___ Excerpt provided ___

Re: Hit-metering: to Proposed Standard?

Jeffrey Mogul writes:
> Well, I guess we didn't make this clear.  The new mechanism does
> NOT create a duty.  What it does is to allow a proxy and server
> (not necessarily an origin server!) to agree on a connection-by-
> connection basis to enter into a "contract" of sorts.  

I'm finding it difficult to approach this problem without falling into
the language of lawyers, and I suspect others are having similar
problems in distinguishing between the engineering aspects of this
proposal and the aspects which deal with the "'contract' of sorts" you
mention above.  I'll fight the impulse, but please forgive any lapses.

I very much like the idea that your proposal describes a "best effort"
approach, rather than a pure contract, and I appreciate the work
you've done to allow people to opt out of portions that they see as
onerous.  Still, what you are doing is creating a technical method by
which a server can say "Obey me or I won't allow you to serve copies
of my resources".  Your assumption is that current servers which
desire (defendably high, frankly, rather than accurate) hit counts are
cache-busting.  According to your scenario, they will switch to this
method and some proxies will obey them, thus reducing network traffic
overall.  It is possible, however, that the introduction of this
method will induce some marginally interested servers which have not
previously engaged in cache-busting to engage in proxy-manipulation.
We won't know until its deployed, but we must acknowledge the
possibility.  

I also personally believe that this possibility represents a
fundamental change in how the proxy servers must be viewed in the
interaction chain; we could debate this, but I would prefer a design
that did not make so fundamental a change.  To that end I actually
prefer the "usage limit" aspect of the proposal to the reporting
aspect of the proposal.  From my point of view, it extends a current
mechanism by creating a new way for documents to "expire".
Metaphorically, it makes a cached web document like a new tire--the
warranty expires in 6 years or 60,000 miles.  We already have methods
for dealing with expiration and revalidation; we do not already have
methods for proxies to report data to origin servers.

___ Dataset rows ___

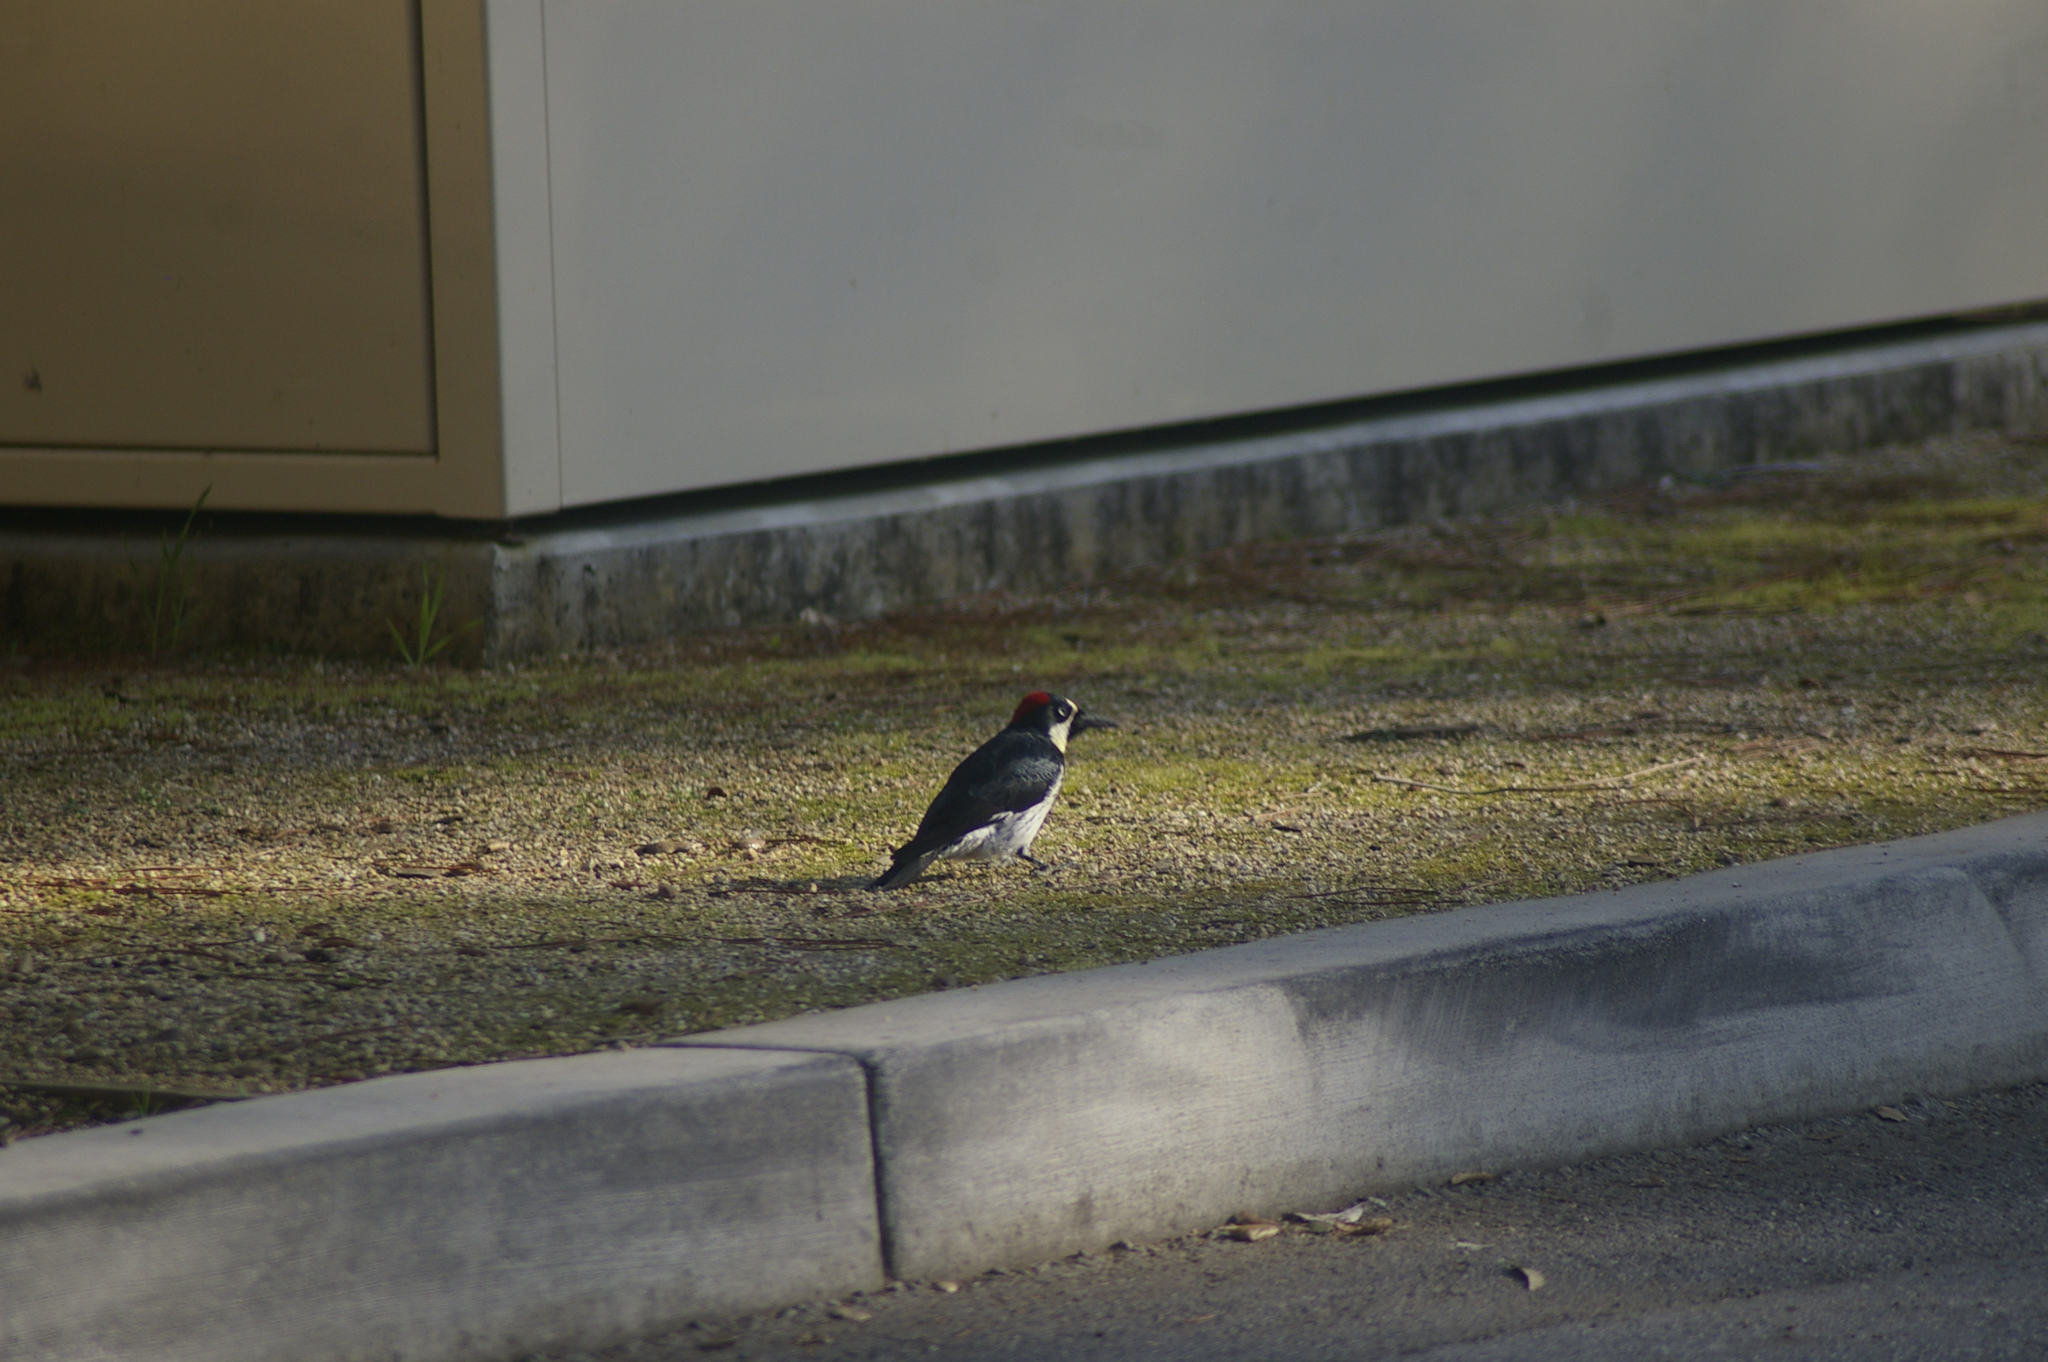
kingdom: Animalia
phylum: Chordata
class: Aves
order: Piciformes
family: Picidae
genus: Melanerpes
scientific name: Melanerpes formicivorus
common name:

___

▶ **Task list**
A. Answer these questions about the hit-metering message:
(i) According to the quoted passage, on what basis may a proxy and server agree to enter into the "contract" of sorts?
(ii) Which aspect of the proposal does the writer prefer to the reporting aspect?
(iii) In the tire metaphor, when does the warranty expire?
B. Convert the lines of the listing above into a numbered list, skipping blank lines and leaving the picture out.

▶ **Results**
A.
(i) On a connection-by-connection basis.
(ii) The "usage limit" aspect.
(iii) In 6 years or 60,000 miles.

B.
1. kingdom: Animalia
2. phylum: Chordata
3. class: Aves
4. order: Piciformes
5. family: Picidae
6. genus: Melanerpes
7. scientific name: Melanerpes formicivorus
8. common name:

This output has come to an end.